> What you are asked to do
Copy out each line below that has the word "panel" in it.

> Extracted information
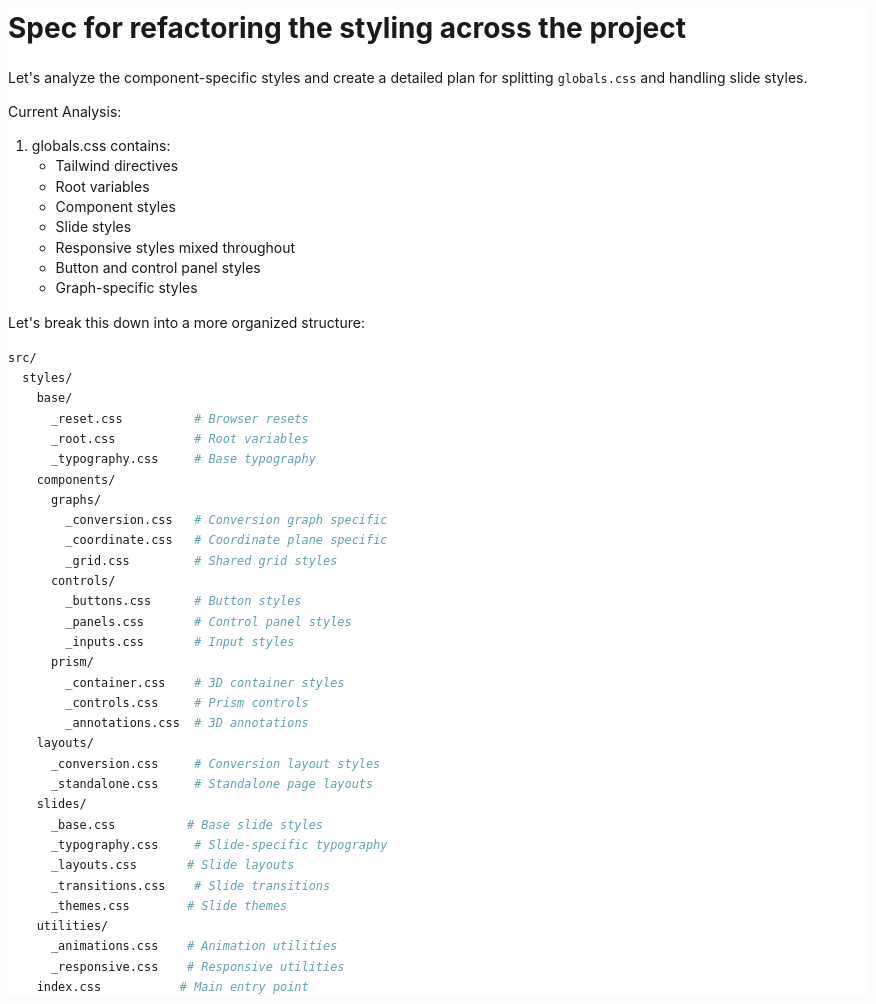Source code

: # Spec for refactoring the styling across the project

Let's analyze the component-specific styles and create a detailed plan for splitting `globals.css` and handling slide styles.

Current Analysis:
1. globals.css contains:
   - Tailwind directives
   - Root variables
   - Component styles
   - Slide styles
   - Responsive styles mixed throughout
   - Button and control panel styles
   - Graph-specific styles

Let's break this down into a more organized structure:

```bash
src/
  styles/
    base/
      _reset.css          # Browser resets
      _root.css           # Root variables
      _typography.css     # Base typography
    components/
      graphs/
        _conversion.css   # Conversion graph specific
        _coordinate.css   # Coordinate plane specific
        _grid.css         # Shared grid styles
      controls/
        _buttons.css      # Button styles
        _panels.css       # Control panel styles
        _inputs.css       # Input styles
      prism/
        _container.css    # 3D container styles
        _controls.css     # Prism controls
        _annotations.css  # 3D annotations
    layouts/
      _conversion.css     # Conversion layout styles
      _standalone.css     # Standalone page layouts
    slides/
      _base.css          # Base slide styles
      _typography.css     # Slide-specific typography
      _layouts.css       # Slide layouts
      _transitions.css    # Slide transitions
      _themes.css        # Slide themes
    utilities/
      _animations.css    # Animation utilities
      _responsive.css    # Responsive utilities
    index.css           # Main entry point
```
==
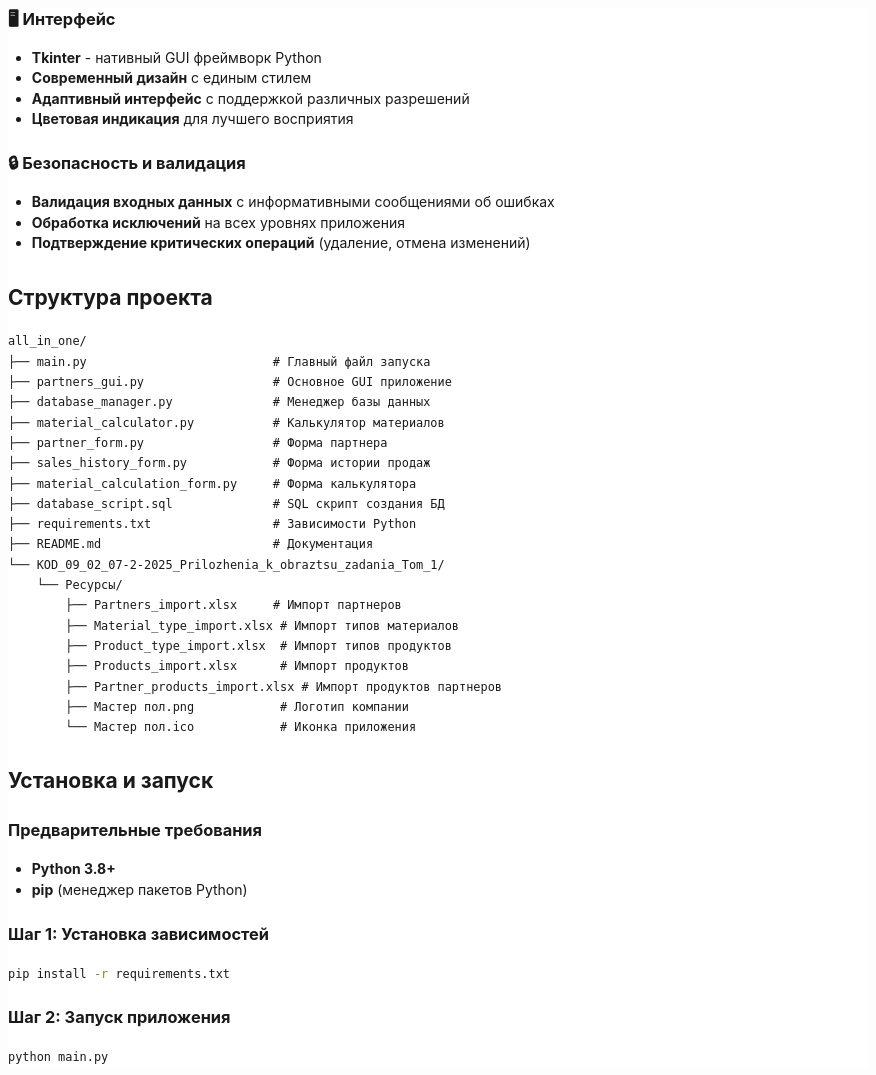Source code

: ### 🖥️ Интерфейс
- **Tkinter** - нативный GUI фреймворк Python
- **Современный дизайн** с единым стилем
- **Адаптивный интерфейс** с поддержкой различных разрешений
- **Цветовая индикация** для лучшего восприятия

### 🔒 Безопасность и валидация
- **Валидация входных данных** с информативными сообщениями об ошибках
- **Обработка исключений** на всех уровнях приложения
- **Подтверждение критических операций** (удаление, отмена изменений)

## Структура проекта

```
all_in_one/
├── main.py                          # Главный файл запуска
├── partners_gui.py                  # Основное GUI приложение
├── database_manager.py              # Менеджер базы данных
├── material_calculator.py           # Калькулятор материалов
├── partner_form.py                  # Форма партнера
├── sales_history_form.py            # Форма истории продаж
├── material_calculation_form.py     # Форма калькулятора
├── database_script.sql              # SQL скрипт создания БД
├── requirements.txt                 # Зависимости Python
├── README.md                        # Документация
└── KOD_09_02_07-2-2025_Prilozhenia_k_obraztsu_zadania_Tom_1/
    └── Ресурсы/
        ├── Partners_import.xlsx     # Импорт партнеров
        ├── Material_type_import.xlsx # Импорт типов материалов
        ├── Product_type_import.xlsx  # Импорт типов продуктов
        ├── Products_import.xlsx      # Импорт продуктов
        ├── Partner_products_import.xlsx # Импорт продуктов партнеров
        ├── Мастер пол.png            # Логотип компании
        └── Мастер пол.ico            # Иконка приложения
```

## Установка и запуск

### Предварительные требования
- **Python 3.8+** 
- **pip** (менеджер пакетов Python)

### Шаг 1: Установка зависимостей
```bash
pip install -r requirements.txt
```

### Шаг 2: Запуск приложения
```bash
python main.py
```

> Output below
   - Button and control panel styles
        _panels.css       # Control panel styles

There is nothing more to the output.